▶ [PROVIDED PASSAGE]:
------------------------------------------------
# Treehugger shaves his head



## coyoteslayer (Sep 10, 2007)

If the UTES beat BYU then Treehugger has to shave his head at the party :lol:


----------



## Huge29 (Sep 17, 2007)

coyoteslayer said:


> If the UTES beat BYU then Treehugger has to shave his head at the party :lol:


To be a legally binding agreement there must be consideration from the other party; in other words when the opposite occurs, you will be shaving?


----------



## Treehugnhuntr (Sep 7, 2007)

DEAL.


----------



## Treehugnhuntr (Sep 7, 2007)

I will add that the loser must glue the shavings to make a nice magnum PI mustache and wear it all day sunday.


----------



## jahan (Sep 7, 2007)

Oh that reminds me of a scene in "Jackass II" the movie, but I can't go into details on this family friendly site. :mrgreen: :lol:


----------



## truemule (Sep 12, 2007)

Treehugnhuntr said:


> I will add that the loser must glue the shavings to make a nice magnum PI mustache and wear it all day sunday.
------------------------------------------------
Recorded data
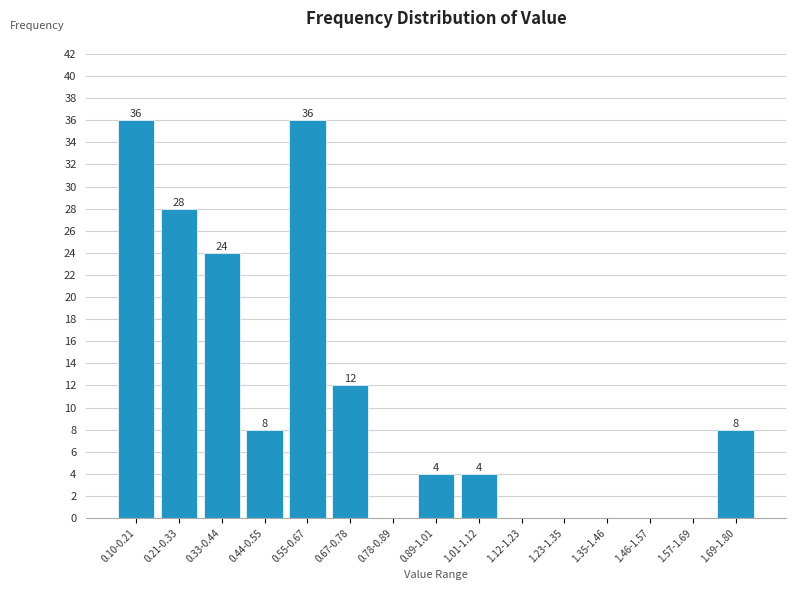

Reading left to right, list all the values displayed in this chart.

0.10-0.21=36	0.21-0.33=28	0.33-0.44=24	0.44-0.55=8	0.55-0.67=36	0.67-0.78=12	0.78-0.89=0	0.89-1.01=4	1.01-1.12=4	1.12-1.23=0	1.23-1.35=0	1.35-1.46=0	1.46-1.57=0	1.57-1.69=0	1.69-1.80=8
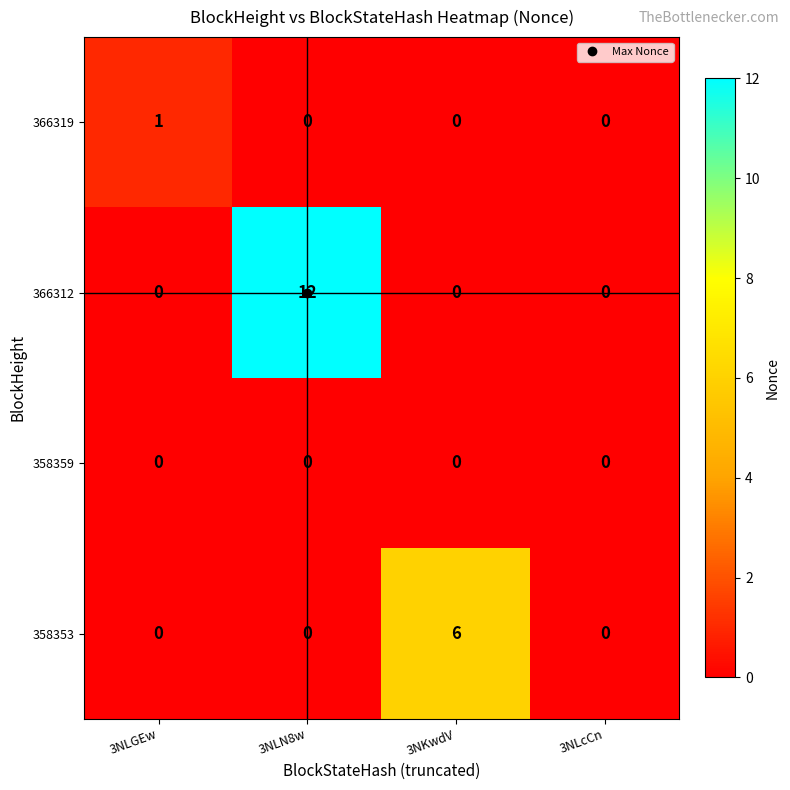

Is it true that 358359 equals 0 at 3NLGEw?

True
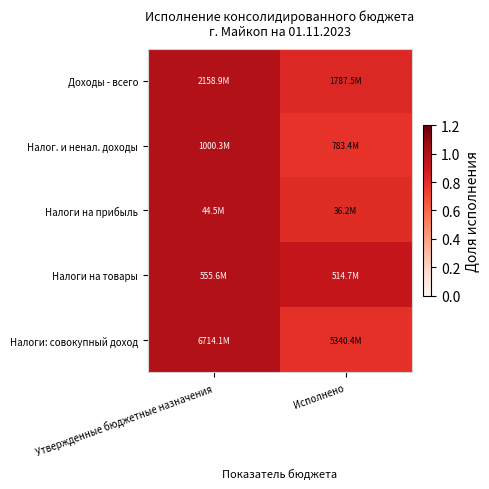

At which category is the sum across all series the highest?

Утвержденные бюджетные назначения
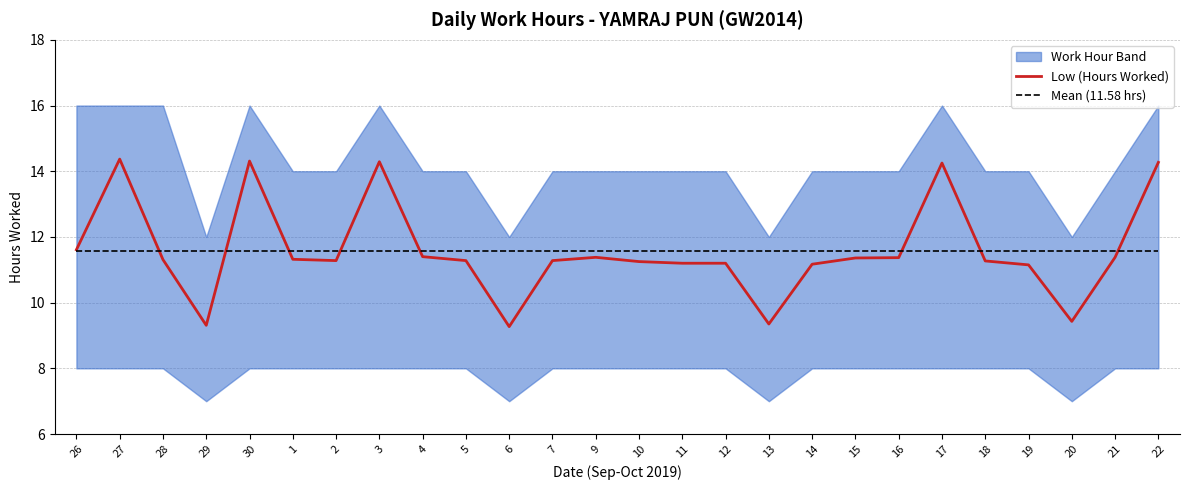

How many intersections are there between Mean (11.58 hrs) and Low (Hours Worked)?

8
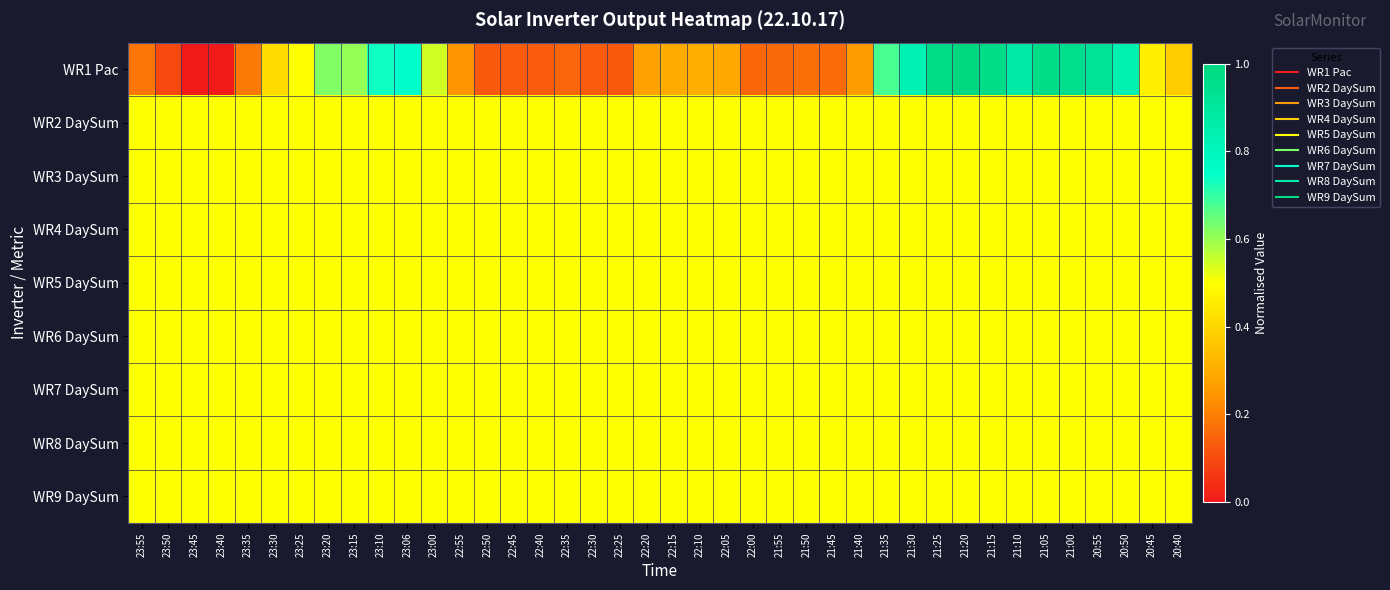

Which series has the widest spread of values?

WR1 Pac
------------------------------------------------
▶ [TASKS FOR THIS EXERCISE]:
a: In the forum thread, restate the paragraph beginning "I will add that the loser" in a single shorter sentence that keeps its main facts.
b: Render this sentence from the forum thread in Spanish: "Oh that reminds me of a scene in "Jackass II" the movie, but I can't go into details on this family friendly site."
c: Carry the forum thread forward by writing the next part of truemule's post after the quoted line.
None of the recorded data is needed for this work.

▶ [OUTPUTS IN ORDER]:
a: The loser must make the shavings into a Magnum PI mustache with glue and wear it all day Sunday.

b: Oh, eso me recuerda una escena de la película "Jackass II", pero no puedo entrar en detalles en este sitio apto para toda la familia.

c:
Except it wouldn't be a magnum mustache it would look more like a Lucielle Ball mustache. Assuming Tree has to shave.


----------



## jahan (Sep 7, 2007)

truemule said:


> Treehugnhuntr said:
> 
> 
> > I will add that the loser must glue the shavings to make a nice magnum PI mustache and wear it all day sunday.
> ...


 :rotfl: :rotfl: :rotfl: *()* *(())* *OOO* -BaHa!- :rotfl:


----------



## Treehugnhuntr (Sep 7, 2007)

I missed the point of that one. Help me out.


----------



## truemule (Sep 12, 2007)

Treehugnhuntr said:


> I missed the point of that one. Help me out.


You would have to see Lucielle in something besides black and white to get it, Red! :mrgreen:


----------



## Treehugnhuntr (Sep 7, 2007)

I aint a redhead, them r gross. :mrgreen: 

I'd a given Lucy the business, back in the day.

T


----------



## jahan (Sep 7, 2007)

Treehugnhuntr said:


> I missed the point of that one. Help me out.


Sorry, bad joke as usual on my side of things. I guess if you had seen the terroist taxi scene in Jackass II it might of made some sense.  :mrgreen:


----------



## Huge29 (Sep 17, 2007)

Treehugnhuntr said:


> I aint a redhead, them r gross. :mrgreen:
> 
> I'd a given Lucy the business, back in the day.
> 
> T


Speaking of which, how is the mullet coming along? Will there be a contest this year? Speaking of business, look up on Youtube, "football official business" an ACC official explained a hold by stating "he was giving him the business" over the PA.


----------



## Treehugnhuntr (Sep 7, 2007)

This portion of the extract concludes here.